3. Questions centrales

3.1 Les programmes

1) Les programmes offerts aux femmes sous sentence fédérale sont-ils comparables en quantité, en qualité et en variété à ceux offerts aux hommes?

Réponse : Nonobstant le fait qu’il est clair que les programmes offerts aux femmes sous sentence fédérale ne sont pas comparables en quantité, en qualité ni en variété à ceux offerts aux hommes, l’ACSEF s’objecte à l’utilisation des hommes sous sentence fédérale comme groupe de comparaison pour les femmes sous sentence fédérale. Nous estimons que les besoins et les intérêts des femmes détenues doivent être considérés par euxmêmes de sorte à garantir que les femmes pourront atteindre une égalité substantive. Une analyse purement formelle de l’égalité qui compare simplement les hommes et les femmes ne s’attaquera pas aux aspects discriminatoires du traitement des femmes sous sentence fédérale. Dans chaque prison pour femmes, les services fournis sont inadéquats pour répondre à leurs besoins.

En rapport avec la formation au travail, les choix habituellement offerts aux femmes comprennent le ménage, l’entretien extérieur et peu de choix additionnels. Au centre Burnaby (BCCW), quelques femmes ont accès à un travail comme tailleur alors que d’autres travaillent dans le programme de dressage de chiens et de l’horticulture. Ces opportunités sont limitées et les femmes doivent les partager avec les femmes sous sentence provinciales largement plus nombreuses que les fédérales. Dans le passé, les femmes purgeant une sentence vie pouvaient travailler à la boutique de fleurs. Même si ce programme n’offrait que quelques emplois à long terme, les femmes aimaient y travailler.
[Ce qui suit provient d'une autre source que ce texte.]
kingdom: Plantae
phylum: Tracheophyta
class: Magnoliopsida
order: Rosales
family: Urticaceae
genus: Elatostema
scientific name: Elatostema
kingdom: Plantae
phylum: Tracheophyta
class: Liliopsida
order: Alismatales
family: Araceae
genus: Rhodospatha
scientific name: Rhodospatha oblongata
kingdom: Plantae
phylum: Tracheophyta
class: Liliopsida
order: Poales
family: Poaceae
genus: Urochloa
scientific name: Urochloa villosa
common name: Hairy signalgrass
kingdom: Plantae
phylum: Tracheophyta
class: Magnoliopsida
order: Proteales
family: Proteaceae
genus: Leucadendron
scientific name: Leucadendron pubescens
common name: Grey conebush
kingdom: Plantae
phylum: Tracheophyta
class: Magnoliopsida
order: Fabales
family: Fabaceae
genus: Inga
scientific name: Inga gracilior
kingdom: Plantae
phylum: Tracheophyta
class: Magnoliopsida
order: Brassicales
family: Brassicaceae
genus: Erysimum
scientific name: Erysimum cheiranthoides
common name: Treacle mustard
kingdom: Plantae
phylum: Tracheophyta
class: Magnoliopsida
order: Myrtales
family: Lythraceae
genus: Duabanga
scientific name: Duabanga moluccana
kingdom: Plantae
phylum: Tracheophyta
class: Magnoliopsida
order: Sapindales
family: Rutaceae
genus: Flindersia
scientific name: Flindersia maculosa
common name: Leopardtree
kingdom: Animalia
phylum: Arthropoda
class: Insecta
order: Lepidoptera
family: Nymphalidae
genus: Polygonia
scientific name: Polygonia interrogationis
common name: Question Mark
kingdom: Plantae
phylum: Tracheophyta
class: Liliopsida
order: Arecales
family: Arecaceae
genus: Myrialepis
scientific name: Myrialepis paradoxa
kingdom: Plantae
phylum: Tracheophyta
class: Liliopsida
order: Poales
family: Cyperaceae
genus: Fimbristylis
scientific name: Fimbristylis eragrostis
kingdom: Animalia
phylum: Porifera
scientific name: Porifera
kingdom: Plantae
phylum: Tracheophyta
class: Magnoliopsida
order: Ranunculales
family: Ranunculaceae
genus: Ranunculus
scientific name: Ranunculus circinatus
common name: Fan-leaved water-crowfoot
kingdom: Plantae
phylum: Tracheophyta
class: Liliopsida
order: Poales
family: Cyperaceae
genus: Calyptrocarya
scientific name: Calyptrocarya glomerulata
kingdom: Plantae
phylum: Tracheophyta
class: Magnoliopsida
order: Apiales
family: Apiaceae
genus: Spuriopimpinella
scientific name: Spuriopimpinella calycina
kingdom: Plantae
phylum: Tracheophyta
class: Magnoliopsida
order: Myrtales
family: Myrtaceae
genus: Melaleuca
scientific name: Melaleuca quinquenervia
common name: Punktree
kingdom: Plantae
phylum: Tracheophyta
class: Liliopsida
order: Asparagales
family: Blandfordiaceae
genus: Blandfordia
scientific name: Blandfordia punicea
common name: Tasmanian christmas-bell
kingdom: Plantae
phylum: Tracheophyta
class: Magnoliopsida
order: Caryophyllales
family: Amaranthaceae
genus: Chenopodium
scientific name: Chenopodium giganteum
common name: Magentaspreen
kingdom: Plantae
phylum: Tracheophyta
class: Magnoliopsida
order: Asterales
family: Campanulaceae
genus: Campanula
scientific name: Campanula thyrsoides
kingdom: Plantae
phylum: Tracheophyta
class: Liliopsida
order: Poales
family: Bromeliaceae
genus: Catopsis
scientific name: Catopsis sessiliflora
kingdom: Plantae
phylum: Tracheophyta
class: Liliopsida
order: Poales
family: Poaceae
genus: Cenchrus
Malheureusement, depuis le transfert de ce programme vers l’unité à aire ouverte de Burnaby, peu de femmes sous sentence fédérale et encore moins les sentences vie peuvent y travailler.

À Edmonton Institution for Women (EIFW), il y a un atelier de graphisme qui emploie plusieurs femmes mais dont la formation est peu transférable sur le marché du travail. Les femmes, qui ont tenté d’obtenir du travail dans le domaine, ont trouvé que leurs habiletés étaient dépassées, que les équipements utilisés pour les former en prison étaient des antiquités et qu’elles n’étaient pas considérées pour des emplois en art graphique pour lesquels elles se croyaient formées.

À Grand Valley Institution for Women (GVI), les femmes sous sentence fédérale de l’Ontario avaient reçu la promesse qu’elles recevraient différentes formations professionnelles dont l’archivage, la restauration d’antiquités, et cetera. Une entente avec la Dune Heritage Village, un site historique à côté de la prison, devait permettre aux femmes d’acquérir de l’expérience dans le domaine de la restauration et de l’archivage et d’utiliser le site par la suite pour accéder à des permis de travail et à des emplois. Rien de ce projet ne s’est matérialisé. Outre les emplois traditionnels de ménage et d’entretien, il n’y a eu qu’un seul emploi intéressant offert à une seule femme qui avait déjà de l’expérience en construction. Cette femme a pu travailler avec l’équipe qui a construit l’unité de sécurité maximum de GVI.